» **Activity**
In the entries below, find each line where the word "Brigada" appears and give only the total count of such lines.

Items listed in a dataset:
•••••

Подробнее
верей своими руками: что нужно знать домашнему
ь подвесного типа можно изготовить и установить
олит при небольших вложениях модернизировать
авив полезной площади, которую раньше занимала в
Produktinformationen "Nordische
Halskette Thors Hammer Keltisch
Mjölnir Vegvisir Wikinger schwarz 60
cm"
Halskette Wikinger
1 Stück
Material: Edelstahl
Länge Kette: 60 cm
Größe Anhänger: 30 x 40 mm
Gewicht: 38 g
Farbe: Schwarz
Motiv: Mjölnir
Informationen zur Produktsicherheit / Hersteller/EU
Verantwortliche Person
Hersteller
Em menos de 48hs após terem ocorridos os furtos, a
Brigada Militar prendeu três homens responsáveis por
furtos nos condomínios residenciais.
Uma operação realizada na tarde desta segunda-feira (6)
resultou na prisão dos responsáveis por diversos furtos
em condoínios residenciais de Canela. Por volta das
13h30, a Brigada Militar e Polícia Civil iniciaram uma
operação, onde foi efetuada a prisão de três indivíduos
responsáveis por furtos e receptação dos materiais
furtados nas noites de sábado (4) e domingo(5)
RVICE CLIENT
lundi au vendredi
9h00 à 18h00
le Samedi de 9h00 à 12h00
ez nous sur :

•••••

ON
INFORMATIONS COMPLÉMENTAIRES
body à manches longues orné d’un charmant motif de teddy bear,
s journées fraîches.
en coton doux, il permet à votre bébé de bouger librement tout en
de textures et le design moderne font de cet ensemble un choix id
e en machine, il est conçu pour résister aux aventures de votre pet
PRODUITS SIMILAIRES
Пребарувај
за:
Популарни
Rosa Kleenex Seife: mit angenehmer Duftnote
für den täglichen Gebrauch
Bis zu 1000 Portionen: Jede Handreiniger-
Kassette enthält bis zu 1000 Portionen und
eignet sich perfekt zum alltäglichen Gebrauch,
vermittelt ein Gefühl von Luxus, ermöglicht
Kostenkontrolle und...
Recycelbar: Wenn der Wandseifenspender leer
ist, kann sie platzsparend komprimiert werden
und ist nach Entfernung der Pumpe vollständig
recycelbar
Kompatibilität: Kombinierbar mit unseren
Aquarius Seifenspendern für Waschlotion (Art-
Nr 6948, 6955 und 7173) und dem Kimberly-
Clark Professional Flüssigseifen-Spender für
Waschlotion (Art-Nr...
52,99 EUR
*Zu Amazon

•••••

» **Response**
2